Passage du texte
C’est là aussi que je me rencontre moi-même : je me ressouviens de moi, de tel acte, du moment, du lieu, des impressions alors ressenties . . . Je rattache à la trame du passé, et même, de là, je tisse celle de l’avenir – actes, événements, attentes –, et tout cela, je le compose comme du présent. (Confessions, X.viii, 14)

La définition de la musique, en tant qu’ordonnancement rythmique du mouvement, vise ainsi le cœur même de l’expérience esthétique et lui confère une dimension fondamentalement affective et subjective. Augustin est attentif à l’acte de l’âme – le sujet – qui se met à l’écoute de la musique : par la mémoire, le recueillement intérieur, l’âme se souvient de ce qu’elle a été, et cette redécouverte de soi permet à l’âme d’être en adéquation avec l’ordre qui est le sien.

Explorer le document
[a] Répondez à ces questions sur le passage consacré à Augustin et à la musique :
(i) De quel ouvrage la citation du début est-elle tirée, et avec quelle référence ?
(ii) Comment le passage définit-il la musique ?
(iii) Par quels moyens l'âme se souvient-elle de ce qu'elle a été ?
[b] Poursuivez, s'il vous plaît, le passage sur Augustin et la musique à la suite de sa dernière phrase.

Entrées fournies

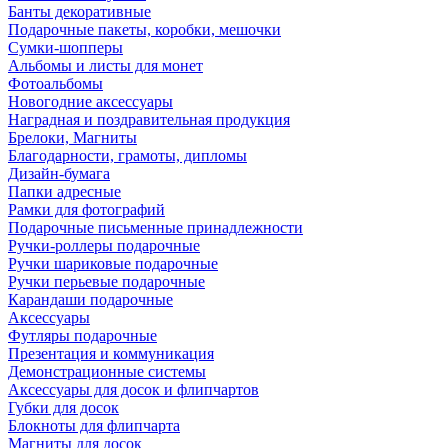
Банты декоративные
Подарочные пакеты, коробки, мешочки
Сумки-шопперы
Альбомы и листы для монет
Фотоальбомы
Новогодние аксессуары
Наградная и поздравительная продукция
Брелоки, Магниты
Благодарности, грамоты, дипломы
Дизайн-бумага
Папки адресные
Рамки для фотографий
Подарочные письменные принадлежности
Ручки-роллеры подарочные
Ручки шариковые подарочные
Ручки перьевые подарочные
Карандаши подарочные
Аксессуары
Футляры подарочные
Презентация и коммуникация
Демонстрационные системы
Аксессуары для досок и флипчартов
Губки для досок
Блокноты для флипчарта
Магниты для досок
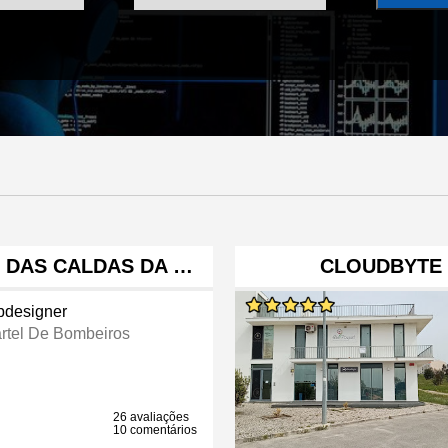
 DAS CALDAS DA …
CLOUDBYTE 
designer
rtel De Bombeiros
26 avaliações
10 comentários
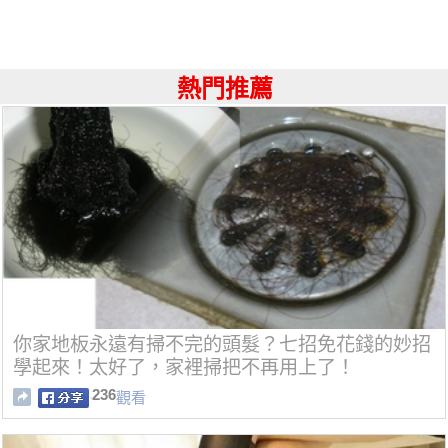
熱門推薦
你家地板永遠有掃不完的頭髮？七招免花錢的妙招
學起來！太好了，家裡掃把不再用上了！
236
觀看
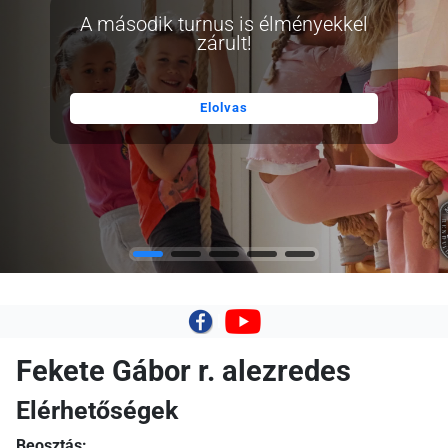
A második turnus is élményekkel
zárult!
Elolvas
|
Fekete Gábor r. alezredes
Elérhetőségek
Beosztás:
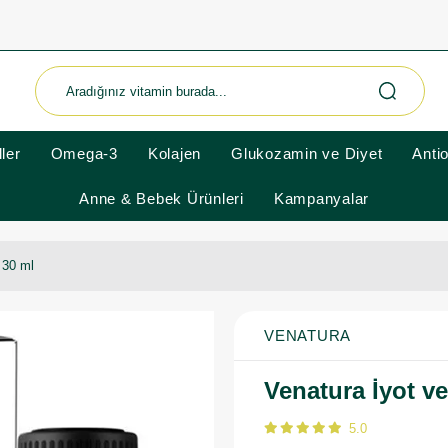
ler
Omega-3
Kolajen
Glukozamin ve Diyet
Anti
Anne & Bebek Ürünleri
Kampanyalar
 30 ml
VENATURA
Venatura İyot v
5.0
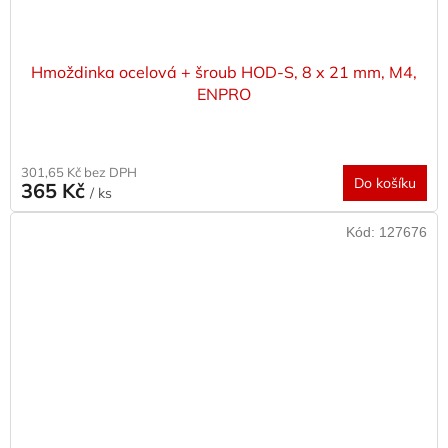
Hmoždinka ocelová + šroub HOD-S, 8 x 21 mm, M4,
ENPRO
301,65 Kč bez DPH
Do košíku
365 Kč
/ ks
Kód:
127676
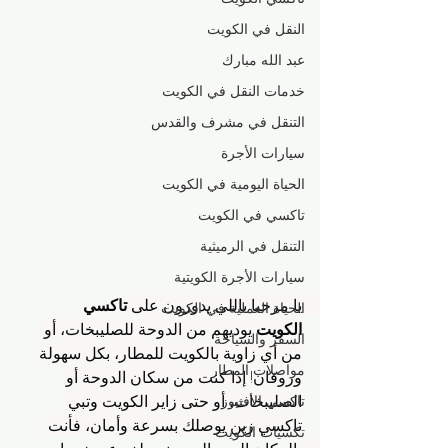
النقل في الكويت
عبد الله مبارك
خدمات النقل في الكويت
التنقل في مشرف والقدس
سيارات الأجرة
الحياة اليومية في الكويت
تاكسي في الكويت
التنقل في الرميثية
سيارات الأجرة الكويتية
يا مرحبا باللي يدورون على 
تاكسي 
الحياة العملية في الكويت
الكويت
 يوديهم من الدوحة للصليبخات، أو 
السفر والسياحة
من أي زاوية بالكويت للمطار، بكل سهولة 
مواصلات المطار
وروقان! إذا كنت من سكان الدوحة أو 
الصليبخات، أو حتى زاير الكويت وتبي 
تاكسي الأفنيوز
تاكسي زين يوصلك بسرعة وأمان، فأنت 
تكسيات الكويت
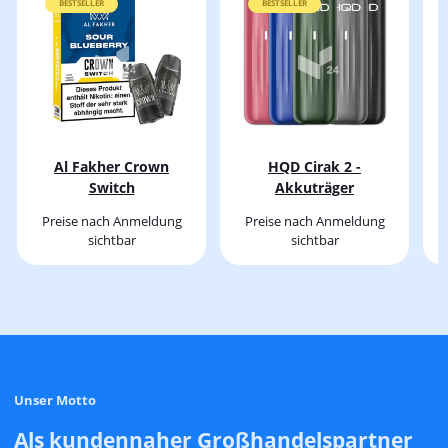
BESTSELLER
BESTSELLER
Al Fakher Crown
HQD Cirak 2 -
Switch
Akkuträger
Preise nach Anmeldung
Preise nach Anmeldung
sichtbar
sichtbar
Unser Motto
Als kundennaher Großhandelspartner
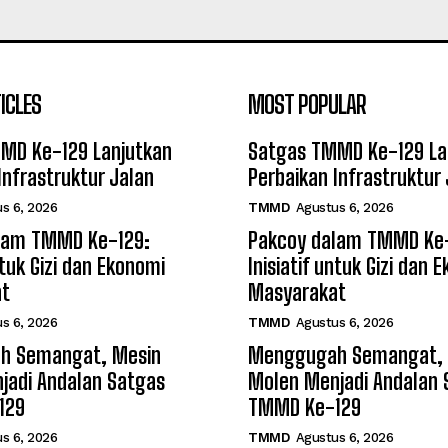
ICLES
MOST POPULAR
MD Ke-129 Lanjutkan
Satgas TMMD Ke-129 La
Infrastruktur Jalan
Perbaikan Infrastruktur
s 6, 2026
TMMD
Agustus 6, 2026
lam TMMD Ke-129:
Pakcoy dalam TMMD Ke-
ntuk Gizi dan Ekonomi
Inisiatif untuk Gizi dan 
at
Masyarakat
s 6, 2026
TMMD
Agustus 6, 2026
h Semangat, Mesin
Menggugah Semangat, 
jadi Andalan Satgas
Molen Menjadi Andalan 
129
TMMD Ke-129
s 6, 2026
TMMD
Agustus 6, 2026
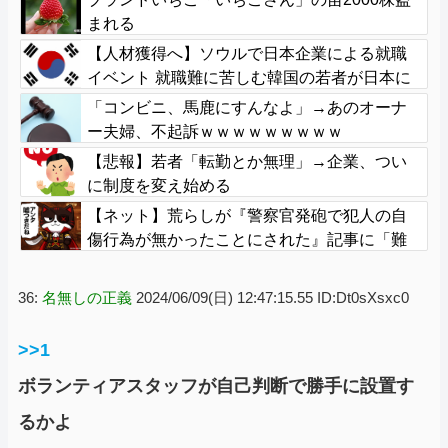
まれる
【人材獲得へ】ソウルで日本企業による就職
イベント 就職難に苦しむ韓国の若者が日本に
注目
「コンビニ、馬鹿にすんなよ」→あのオーナ
ー夫婦、不起訴ｗｗｗｗｗｗｗｗｗ
【悲報】若者「転勤とか無理」→企業、つい
に制度を変え始める
【ネット】荒らしが『警察官発砲で犯人の自
傷行為が無かったことにされた』記事に「難
癖な記事」とイチャモン→自傷行為の動画が
拡散してマスゴミの偏向報道確定
36:
名無しの正義
2024/06/09(日) 12:47:15.55 ID:Dt0sXsxc0
>>1
ボランティアスタッフが自己判断で勝手に設置す
るかよ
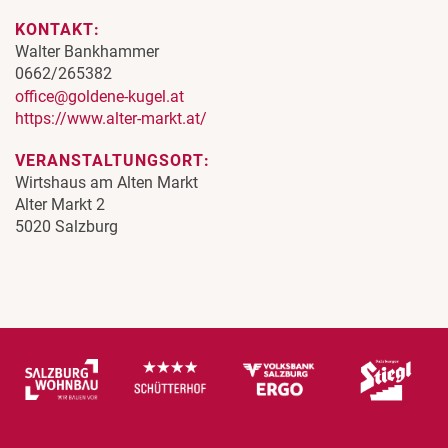
KONTAKT:
Walter Bankhammer
0662/265382
office@goldene-kugel.at
https://www.alter-markt.at/
VERANSTALTUNGSORT:
Wirtshaus am Alten Markt
Alter Markt 2
5020 Salzburg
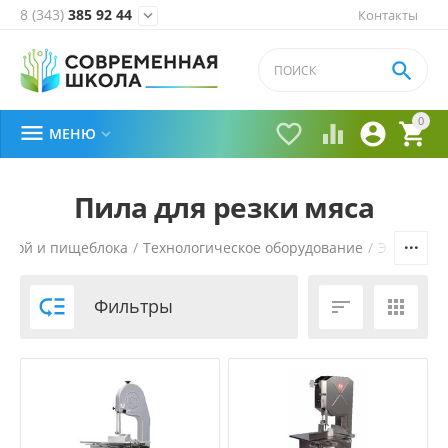
8 (343)
385 92 44
Контакты


0





МЕНЮ

Пила для резки мяса
ловой и пищеблока
/
Технологическое оборудование
/
Электром

Фильтры


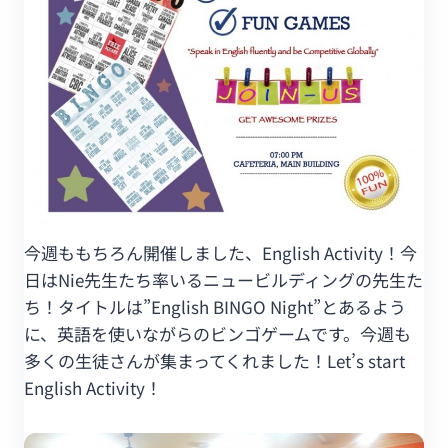
今週ももちろん開催しました、English Activity！今
日はNie先生たち率いるニュービルディングの先生た
ち！タイトルは”English BINGO Night”とあるよう
に、英語を使いながらのビンゴゲームです。今週も
多くの生徒さんが集まってくれました！Let’s start
English Activity！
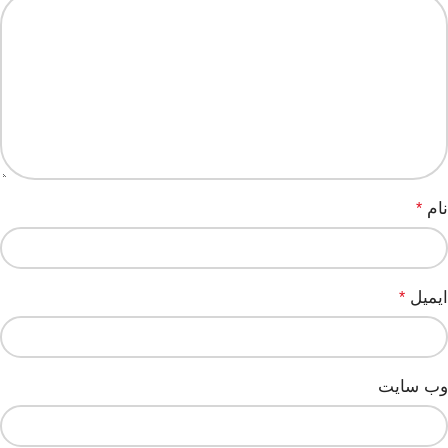
نام
*
ایمیل
*
وب‌ سایت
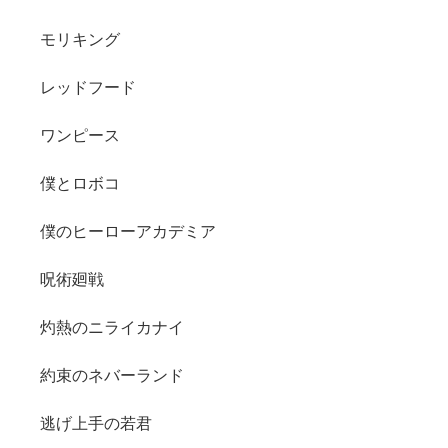
モリキング
レッドフード
ワンピース
僕とロボコ
僕のヒーローアカデミア
呪術廻戦
灼熱のニライカナイ
約束のネバーランド
逃げ上手の若君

Réponses par tâche
[a]
(i) Des Confessions, X.viii, 14.
(ii) Comme un ordonnancement rythmique du mouvement.
(iii) Par la mémoire, le recueillement intérieur.

[b]
La rencontre de la raison et de la musique a lieu sous le signe du nombre, c’est-à-dire du rythme, puisque pour l’auteur du De Musica, « nombre » et « rythme » sont deux termes équivalents. Il définit ainsi la quatrième espèce de nombres comme celle des « nombres retenus » ou « nombres de mémoire ». Sans cette mémoire, qui a deux fonctions essentielles – le souvenir, recordatio, et la reconnaissance, recognitio (De Musica, VI.viii.22) – nous ne pourrions jamais entendre une succession de sons comme un tout articulé, puisque la mémoire articule pour la conscience une succession d’instants, qui sans elle, se disperseraient comme poussière de sons : « pour entendre même la plus brève syllabe, nous faut-il l’aide de la mémoire [. . .] lumière des dimensions temporelles » (VI,viii, 21). Sans mémoire du nombre, il n’y a donc pas de temps, cet ordre construit par l’esprit, et sans temps, il n’y a ni poésie ni musique. Ce n’est donc pas le corps qui écoute la musique, mais bien l’âme qui se souvient du « mouvement vital » (VI.v.11) qui est en elle et qui juge de la justesse de l’harmonie et de la mesure des durées :

Mais cette puissance naturelle d’appréciation inhérente aux oreilles ne cesse pas d’exister dans le silence. Le son ne nous l’apporte pas ; il est plutôt reçu par elle, comme digne d’approbation ou de réprobation. (VI.ii.3)

Le « nombre sonore », c’est-à-dire le phénomène acoustique lui-même modulé par le rythme et l’harmonie, est soumis à l’évaluation des « nombres du jugement », qui sont en l’âme seule et qui lui permettent de juger de la justesse des rythmes que l’oreille du corps lui propose (VI.vii.18-20), et ce jugement suppose l’activité de la mémoire.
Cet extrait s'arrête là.